Go through the material line by line. Say how many lines contain the word "linecap", and give nothing more.
*** Begin section ***
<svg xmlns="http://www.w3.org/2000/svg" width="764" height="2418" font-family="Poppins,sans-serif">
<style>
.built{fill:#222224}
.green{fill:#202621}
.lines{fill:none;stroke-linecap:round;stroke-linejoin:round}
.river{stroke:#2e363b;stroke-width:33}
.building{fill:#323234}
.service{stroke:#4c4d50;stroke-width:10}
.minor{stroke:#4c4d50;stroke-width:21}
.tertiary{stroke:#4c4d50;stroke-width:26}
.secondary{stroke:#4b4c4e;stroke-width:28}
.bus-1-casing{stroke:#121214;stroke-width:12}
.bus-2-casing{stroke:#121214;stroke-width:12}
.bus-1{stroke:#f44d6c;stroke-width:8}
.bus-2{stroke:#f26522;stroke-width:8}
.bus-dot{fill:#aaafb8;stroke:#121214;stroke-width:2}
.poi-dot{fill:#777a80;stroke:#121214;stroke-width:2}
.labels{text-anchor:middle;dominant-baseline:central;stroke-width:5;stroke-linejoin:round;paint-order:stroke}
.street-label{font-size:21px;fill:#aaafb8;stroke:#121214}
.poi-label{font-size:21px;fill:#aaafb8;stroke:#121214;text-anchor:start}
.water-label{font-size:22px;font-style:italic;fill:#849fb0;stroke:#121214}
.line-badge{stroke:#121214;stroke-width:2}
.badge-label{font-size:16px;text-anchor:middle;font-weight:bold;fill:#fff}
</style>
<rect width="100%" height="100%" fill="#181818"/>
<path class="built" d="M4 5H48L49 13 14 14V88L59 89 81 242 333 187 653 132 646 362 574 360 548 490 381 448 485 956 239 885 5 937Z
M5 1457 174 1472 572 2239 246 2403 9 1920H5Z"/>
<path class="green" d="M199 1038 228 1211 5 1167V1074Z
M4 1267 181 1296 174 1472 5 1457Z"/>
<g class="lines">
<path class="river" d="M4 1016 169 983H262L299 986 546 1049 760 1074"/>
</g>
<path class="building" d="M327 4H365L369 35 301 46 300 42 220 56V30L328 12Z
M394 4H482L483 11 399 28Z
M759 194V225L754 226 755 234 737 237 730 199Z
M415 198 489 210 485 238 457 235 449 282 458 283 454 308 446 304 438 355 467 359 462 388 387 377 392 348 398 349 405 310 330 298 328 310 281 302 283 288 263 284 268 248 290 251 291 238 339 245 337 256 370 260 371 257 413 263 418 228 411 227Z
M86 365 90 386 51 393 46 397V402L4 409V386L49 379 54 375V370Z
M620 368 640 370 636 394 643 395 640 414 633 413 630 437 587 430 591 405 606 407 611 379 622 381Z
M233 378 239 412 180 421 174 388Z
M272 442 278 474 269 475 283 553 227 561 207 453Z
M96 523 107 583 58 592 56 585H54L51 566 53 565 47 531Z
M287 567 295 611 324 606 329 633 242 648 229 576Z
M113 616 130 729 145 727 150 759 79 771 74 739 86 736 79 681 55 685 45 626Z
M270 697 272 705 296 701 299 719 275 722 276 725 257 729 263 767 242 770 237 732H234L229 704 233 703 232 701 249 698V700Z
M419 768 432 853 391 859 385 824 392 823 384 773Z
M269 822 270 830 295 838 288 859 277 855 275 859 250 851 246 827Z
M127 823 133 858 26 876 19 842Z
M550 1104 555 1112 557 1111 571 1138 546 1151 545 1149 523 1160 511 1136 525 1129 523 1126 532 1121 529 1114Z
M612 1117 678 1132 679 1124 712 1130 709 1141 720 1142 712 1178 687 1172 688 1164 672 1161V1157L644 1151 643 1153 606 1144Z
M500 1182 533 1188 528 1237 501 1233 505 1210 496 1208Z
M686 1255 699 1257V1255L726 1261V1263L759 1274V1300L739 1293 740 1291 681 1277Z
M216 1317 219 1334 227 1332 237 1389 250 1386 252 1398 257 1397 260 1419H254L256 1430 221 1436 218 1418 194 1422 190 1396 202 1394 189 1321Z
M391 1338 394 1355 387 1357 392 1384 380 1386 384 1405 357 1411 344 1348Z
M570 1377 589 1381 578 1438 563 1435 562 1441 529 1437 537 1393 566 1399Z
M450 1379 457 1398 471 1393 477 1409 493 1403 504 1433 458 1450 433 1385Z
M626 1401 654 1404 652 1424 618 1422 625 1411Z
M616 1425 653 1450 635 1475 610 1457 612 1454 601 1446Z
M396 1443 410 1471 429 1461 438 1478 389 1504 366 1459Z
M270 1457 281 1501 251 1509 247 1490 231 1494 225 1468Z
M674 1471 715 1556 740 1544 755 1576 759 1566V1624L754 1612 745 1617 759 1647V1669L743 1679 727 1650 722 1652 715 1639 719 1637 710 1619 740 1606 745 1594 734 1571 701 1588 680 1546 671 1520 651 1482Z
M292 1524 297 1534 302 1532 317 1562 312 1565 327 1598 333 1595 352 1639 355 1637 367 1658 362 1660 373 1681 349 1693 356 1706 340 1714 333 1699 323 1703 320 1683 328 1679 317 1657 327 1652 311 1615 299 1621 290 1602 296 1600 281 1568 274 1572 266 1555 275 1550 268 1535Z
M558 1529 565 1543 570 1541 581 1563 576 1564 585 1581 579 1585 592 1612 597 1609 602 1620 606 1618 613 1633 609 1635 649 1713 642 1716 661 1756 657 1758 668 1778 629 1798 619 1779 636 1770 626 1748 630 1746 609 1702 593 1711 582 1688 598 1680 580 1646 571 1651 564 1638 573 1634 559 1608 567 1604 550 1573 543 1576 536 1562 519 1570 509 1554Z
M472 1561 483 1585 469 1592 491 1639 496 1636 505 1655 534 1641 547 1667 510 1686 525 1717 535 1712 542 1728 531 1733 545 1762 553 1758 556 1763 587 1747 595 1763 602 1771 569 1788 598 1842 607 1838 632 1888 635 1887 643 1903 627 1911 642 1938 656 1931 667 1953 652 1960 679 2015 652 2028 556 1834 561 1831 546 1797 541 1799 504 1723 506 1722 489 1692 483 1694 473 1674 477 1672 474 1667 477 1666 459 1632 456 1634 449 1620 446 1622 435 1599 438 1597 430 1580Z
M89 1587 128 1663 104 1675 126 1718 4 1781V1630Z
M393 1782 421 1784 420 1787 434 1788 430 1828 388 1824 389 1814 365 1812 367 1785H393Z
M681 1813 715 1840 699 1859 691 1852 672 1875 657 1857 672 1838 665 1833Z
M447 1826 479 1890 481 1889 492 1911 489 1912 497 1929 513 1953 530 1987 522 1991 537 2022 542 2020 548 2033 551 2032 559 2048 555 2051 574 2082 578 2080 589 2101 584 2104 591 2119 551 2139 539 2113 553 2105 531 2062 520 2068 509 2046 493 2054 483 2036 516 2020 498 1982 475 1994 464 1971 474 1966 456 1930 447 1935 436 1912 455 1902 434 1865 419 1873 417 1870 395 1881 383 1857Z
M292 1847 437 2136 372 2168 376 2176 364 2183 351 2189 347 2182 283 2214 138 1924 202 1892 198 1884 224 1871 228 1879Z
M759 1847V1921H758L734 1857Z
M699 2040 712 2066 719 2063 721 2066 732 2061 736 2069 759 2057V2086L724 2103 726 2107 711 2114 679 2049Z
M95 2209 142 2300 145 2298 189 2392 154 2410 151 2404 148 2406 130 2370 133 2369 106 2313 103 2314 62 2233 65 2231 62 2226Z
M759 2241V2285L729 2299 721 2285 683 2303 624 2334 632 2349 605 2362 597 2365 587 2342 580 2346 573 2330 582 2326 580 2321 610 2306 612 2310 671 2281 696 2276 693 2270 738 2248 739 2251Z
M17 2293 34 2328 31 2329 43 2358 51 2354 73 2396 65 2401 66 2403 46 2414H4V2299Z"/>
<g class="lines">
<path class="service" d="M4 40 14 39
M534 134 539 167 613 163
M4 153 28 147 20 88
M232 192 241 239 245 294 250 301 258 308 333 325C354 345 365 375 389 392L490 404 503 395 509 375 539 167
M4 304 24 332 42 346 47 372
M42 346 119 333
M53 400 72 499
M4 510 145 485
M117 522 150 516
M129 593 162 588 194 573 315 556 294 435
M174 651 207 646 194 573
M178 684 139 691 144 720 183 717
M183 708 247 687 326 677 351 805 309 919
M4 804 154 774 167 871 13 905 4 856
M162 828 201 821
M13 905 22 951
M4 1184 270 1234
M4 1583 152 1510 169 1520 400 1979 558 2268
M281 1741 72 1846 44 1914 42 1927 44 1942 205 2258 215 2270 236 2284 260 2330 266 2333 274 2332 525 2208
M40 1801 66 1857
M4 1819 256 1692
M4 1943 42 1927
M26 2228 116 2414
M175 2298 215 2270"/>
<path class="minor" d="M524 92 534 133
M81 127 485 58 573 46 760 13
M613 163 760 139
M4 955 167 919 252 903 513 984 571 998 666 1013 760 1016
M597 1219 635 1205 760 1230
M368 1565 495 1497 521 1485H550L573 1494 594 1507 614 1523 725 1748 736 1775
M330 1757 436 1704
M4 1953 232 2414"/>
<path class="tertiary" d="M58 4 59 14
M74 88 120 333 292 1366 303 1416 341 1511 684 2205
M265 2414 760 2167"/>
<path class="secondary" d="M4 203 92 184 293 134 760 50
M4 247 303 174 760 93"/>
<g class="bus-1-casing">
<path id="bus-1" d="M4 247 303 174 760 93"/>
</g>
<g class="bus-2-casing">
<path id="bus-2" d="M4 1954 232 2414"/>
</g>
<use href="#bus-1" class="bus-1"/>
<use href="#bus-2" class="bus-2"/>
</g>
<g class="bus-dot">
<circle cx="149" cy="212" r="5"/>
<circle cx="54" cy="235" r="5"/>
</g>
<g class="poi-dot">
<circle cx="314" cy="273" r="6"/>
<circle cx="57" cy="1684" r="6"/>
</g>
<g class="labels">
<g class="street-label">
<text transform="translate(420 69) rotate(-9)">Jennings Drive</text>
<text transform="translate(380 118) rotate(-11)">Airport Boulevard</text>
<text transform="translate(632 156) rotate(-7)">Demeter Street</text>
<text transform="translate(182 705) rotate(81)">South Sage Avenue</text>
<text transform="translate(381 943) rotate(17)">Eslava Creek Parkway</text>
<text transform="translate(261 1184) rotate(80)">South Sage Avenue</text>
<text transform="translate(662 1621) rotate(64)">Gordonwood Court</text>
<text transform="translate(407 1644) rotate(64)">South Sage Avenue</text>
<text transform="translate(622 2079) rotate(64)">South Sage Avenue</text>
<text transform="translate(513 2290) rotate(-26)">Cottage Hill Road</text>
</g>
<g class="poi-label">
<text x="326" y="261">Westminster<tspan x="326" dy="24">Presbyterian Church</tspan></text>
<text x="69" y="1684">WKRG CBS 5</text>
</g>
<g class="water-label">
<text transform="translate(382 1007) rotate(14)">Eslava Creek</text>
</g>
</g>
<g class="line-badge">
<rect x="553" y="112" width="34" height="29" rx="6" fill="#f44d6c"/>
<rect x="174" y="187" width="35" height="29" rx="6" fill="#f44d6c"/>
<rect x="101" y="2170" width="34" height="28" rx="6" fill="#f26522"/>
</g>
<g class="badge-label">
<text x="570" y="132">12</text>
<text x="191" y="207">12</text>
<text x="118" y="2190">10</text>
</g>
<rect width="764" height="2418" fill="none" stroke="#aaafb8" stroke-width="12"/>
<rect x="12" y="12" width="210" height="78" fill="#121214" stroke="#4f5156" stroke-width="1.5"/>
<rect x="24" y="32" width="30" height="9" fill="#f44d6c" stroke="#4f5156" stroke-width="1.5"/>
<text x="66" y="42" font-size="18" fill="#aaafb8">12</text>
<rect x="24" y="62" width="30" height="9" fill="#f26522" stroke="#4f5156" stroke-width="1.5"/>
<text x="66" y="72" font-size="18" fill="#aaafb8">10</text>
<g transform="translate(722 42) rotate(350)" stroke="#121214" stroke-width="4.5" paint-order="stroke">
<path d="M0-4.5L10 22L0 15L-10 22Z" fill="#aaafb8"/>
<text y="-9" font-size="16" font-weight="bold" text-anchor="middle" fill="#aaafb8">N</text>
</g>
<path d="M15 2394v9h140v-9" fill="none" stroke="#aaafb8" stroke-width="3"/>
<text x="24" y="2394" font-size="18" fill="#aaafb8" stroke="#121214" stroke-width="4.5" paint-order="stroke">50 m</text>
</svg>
*** End section ***
*** Begin section ***
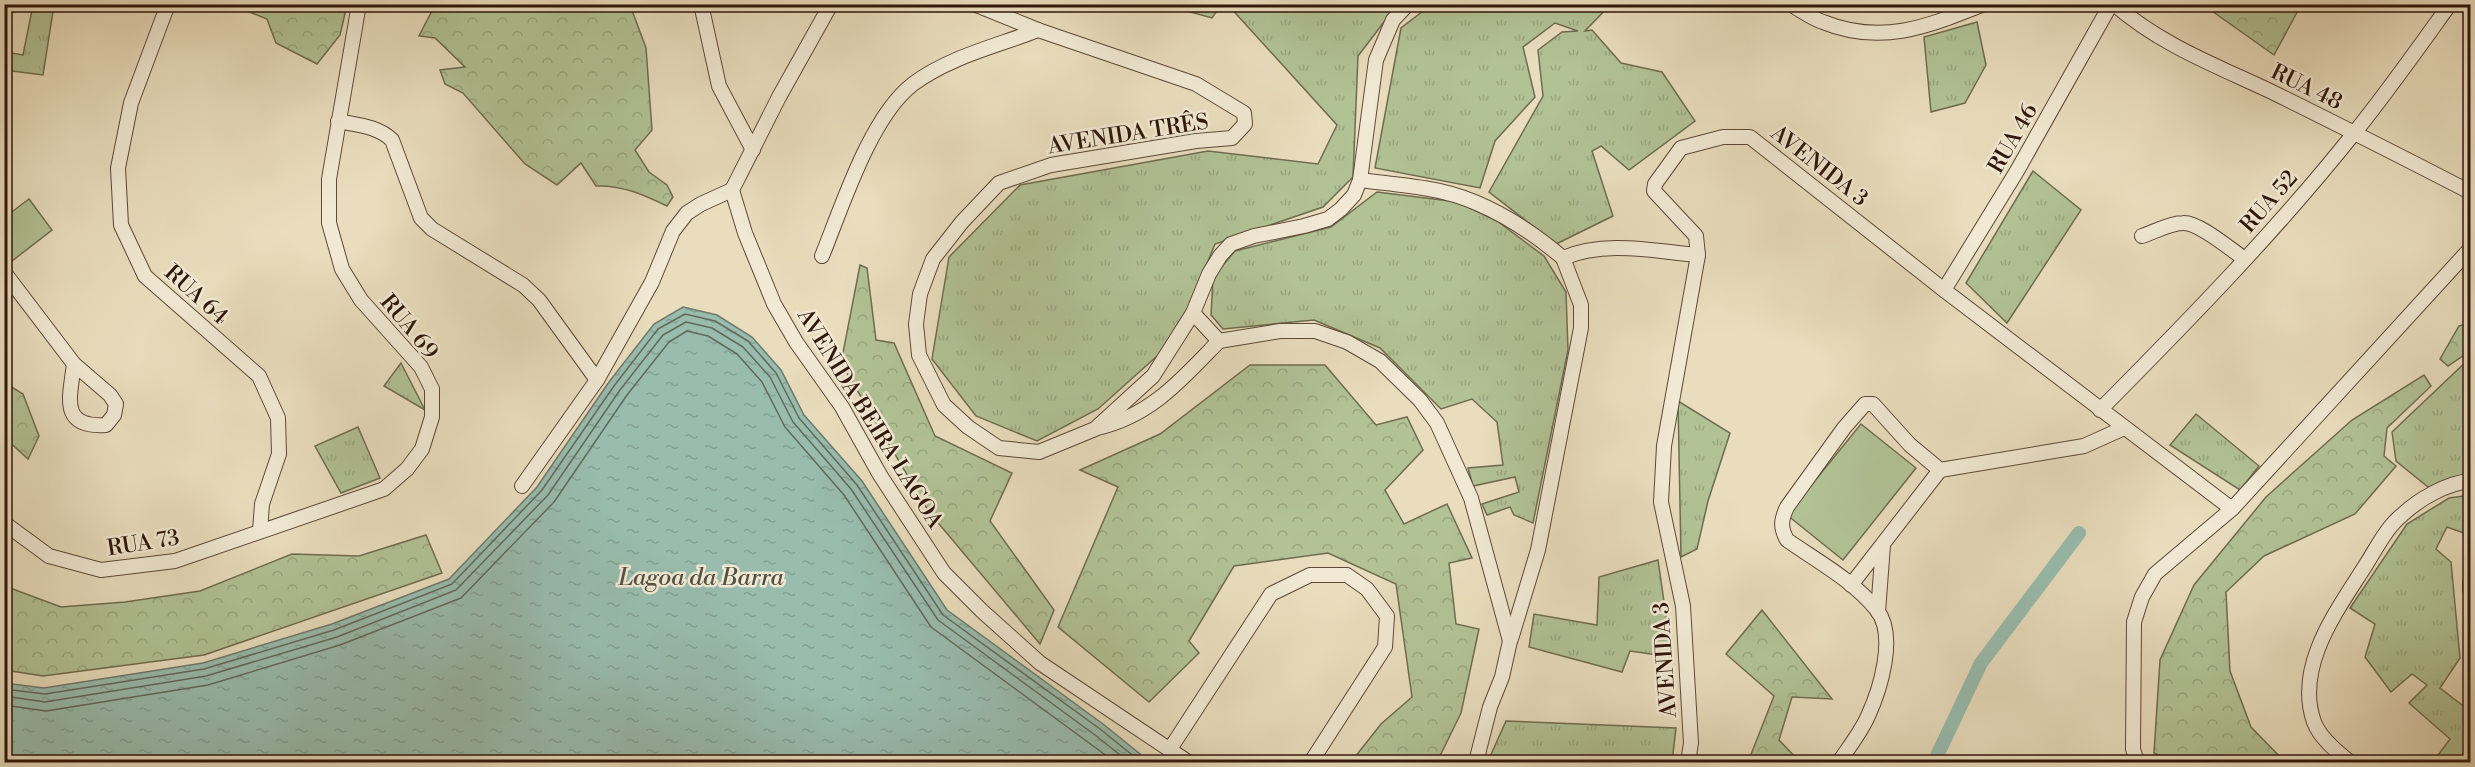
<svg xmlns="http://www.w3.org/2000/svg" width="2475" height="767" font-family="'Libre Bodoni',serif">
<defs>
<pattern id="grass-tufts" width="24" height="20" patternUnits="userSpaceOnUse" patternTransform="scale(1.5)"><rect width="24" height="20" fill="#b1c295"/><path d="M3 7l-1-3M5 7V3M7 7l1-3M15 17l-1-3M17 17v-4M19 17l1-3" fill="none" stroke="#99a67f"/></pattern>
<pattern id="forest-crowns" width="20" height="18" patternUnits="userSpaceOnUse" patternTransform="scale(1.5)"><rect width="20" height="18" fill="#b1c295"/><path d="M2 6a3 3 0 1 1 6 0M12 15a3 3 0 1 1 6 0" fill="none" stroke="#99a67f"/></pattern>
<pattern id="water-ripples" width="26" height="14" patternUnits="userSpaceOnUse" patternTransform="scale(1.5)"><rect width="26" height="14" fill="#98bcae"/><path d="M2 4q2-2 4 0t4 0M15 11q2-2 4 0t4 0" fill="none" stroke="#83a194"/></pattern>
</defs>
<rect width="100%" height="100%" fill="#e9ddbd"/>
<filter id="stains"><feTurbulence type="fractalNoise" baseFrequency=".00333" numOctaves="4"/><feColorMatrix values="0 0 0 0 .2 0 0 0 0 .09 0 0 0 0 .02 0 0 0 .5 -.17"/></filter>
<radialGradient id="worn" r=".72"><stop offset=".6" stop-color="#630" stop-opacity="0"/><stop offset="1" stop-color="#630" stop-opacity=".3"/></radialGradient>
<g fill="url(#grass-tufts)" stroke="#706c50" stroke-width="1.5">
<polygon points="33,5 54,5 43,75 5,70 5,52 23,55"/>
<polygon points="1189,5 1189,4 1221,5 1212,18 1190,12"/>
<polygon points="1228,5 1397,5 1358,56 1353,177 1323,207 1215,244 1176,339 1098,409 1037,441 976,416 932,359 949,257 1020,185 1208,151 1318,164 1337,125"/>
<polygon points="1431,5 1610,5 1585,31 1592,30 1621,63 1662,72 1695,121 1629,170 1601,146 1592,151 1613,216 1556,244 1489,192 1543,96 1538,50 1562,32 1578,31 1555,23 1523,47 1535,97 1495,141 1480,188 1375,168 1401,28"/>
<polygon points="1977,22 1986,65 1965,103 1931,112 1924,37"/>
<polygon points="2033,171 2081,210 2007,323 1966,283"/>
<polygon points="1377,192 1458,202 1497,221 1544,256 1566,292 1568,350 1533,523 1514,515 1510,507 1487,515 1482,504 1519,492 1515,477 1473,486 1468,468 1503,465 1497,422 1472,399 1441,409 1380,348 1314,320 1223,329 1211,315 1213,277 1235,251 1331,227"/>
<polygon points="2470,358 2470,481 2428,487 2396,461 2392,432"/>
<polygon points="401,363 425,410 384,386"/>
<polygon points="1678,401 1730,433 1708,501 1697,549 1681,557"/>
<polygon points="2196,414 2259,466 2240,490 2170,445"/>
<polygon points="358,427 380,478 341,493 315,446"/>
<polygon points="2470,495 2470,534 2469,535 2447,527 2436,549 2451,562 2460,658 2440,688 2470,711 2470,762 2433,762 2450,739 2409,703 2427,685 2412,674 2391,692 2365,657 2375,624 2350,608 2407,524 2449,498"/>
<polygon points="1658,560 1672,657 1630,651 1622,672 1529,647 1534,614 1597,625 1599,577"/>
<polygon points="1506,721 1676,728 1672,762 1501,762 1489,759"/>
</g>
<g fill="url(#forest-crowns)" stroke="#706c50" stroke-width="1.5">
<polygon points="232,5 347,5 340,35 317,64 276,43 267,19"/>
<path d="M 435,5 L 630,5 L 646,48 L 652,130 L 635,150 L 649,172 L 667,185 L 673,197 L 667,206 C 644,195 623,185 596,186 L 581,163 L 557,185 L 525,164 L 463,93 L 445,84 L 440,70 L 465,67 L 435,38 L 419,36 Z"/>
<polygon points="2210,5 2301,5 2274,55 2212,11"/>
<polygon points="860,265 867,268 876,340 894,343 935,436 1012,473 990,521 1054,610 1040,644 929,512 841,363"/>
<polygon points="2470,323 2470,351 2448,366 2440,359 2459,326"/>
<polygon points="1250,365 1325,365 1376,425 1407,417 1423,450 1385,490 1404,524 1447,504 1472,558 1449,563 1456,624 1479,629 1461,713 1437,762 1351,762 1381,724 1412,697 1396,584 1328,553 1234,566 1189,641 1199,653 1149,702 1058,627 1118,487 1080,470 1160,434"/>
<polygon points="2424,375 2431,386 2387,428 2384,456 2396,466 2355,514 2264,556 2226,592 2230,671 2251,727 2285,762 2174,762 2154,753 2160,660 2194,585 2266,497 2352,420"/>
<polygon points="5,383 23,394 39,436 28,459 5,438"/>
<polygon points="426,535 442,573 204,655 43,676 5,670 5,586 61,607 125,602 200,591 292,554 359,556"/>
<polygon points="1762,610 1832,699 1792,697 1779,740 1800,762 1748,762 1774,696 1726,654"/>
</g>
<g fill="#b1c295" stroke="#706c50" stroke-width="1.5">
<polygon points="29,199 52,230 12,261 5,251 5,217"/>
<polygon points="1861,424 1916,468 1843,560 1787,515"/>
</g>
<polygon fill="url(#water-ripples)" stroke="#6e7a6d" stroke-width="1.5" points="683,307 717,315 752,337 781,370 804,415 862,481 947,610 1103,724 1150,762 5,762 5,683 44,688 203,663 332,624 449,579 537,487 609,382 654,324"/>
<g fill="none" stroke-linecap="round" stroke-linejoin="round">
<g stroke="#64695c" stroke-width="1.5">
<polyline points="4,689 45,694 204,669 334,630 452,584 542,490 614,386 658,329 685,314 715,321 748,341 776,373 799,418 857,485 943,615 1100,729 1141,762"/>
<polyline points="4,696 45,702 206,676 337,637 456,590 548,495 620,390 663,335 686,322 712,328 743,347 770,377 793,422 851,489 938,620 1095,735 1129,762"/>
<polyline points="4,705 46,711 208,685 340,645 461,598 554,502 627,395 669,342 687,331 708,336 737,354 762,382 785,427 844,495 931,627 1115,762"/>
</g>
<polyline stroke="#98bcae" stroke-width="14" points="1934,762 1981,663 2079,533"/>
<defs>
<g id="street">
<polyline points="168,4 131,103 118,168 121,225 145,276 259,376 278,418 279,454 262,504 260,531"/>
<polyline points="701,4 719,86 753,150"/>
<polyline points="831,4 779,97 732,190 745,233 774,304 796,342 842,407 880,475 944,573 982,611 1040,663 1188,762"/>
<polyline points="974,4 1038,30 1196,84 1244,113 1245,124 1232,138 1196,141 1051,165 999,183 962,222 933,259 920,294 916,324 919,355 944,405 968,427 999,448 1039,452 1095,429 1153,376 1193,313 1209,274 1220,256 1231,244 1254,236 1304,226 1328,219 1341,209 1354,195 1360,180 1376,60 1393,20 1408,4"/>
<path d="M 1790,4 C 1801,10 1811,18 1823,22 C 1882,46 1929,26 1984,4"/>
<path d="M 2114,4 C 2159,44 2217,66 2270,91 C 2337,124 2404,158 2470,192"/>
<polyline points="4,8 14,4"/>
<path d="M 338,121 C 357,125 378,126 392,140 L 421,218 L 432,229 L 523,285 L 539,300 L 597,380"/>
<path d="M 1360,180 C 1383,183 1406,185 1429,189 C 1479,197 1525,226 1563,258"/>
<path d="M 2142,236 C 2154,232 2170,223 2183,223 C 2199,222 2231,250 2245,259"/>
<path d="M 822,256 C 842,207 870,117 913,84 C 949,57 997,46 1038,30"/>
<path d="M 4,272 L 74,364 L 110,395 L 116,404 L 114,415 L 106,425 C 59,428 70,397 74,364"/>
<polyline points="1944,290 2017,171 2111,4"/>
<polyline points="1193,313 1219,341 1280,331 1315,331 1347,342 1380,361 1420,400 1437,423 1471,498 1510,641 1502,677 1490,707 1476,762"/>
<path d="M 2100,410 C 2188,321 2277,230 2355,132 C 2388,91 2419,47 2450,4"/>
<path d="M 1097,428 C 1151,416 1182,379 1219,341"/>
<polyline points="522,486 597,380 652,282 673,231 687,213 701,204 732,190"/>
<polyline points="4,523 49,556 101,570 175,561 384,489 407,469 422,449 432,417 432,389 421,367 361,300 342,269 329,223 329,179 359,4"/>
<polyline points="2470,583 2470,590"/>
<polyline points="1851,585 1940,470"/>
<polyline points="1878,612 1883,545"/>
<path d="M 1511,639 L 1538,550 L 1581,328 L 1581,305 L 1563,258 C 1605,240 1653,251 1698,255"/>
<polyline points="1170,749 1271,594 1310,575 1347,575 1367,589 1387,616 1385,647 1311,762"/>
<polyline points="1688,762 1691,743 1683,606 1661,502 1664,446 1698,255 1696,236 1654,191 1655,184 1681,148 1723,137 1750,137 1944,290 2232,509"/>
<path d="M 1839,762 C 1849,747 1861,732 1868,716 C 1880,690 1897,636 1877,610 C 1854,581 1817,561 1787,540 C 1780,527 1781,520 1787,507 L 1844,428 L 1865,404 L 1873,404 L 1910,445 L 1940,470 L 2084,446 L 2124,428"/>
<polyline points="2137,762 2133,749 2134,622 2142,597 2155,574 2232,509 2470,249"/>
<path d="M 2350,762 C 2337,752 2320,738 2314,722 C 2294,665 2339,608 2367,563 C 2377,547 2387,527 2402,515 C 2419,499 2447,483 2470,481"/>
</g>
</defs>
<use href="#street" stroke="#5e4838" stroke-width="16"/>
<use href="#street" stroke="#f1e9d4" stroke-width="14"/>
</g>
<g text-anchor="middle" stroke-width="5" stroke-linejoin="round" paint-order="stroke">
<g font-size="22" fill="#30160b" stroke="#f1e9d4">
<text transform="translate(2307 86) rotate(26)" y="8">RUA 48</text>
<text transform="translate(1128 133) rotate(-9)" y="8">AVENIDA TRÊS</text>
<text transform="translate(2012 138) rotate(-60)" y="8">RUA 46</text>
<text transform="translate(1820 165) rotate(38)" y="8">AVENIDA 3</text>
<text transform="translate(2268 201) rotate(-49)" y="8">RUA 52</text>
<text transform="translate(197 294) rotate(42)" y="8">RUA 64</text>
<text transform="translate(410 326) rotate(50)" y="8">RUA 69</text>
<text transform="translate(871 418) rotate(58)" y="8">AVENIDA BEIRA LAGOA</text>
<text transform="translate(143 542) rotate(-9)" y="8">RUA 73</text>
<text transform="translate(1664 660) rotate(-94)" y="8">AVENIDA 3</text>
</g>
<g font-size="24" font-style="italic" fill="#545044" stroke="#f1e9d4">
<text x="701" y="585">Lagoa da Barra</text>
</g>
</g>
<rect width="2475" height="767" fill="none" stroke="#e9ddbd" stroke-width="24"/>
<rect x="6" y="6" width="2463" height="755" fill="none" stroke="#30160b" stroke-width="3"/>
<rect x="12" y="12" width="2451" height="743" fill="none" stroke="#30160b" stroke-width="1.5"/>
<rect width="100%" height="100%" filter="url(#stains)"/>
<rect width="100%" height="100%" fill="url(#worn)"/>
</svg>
*** End section ***
■ RESPONSE BOX
2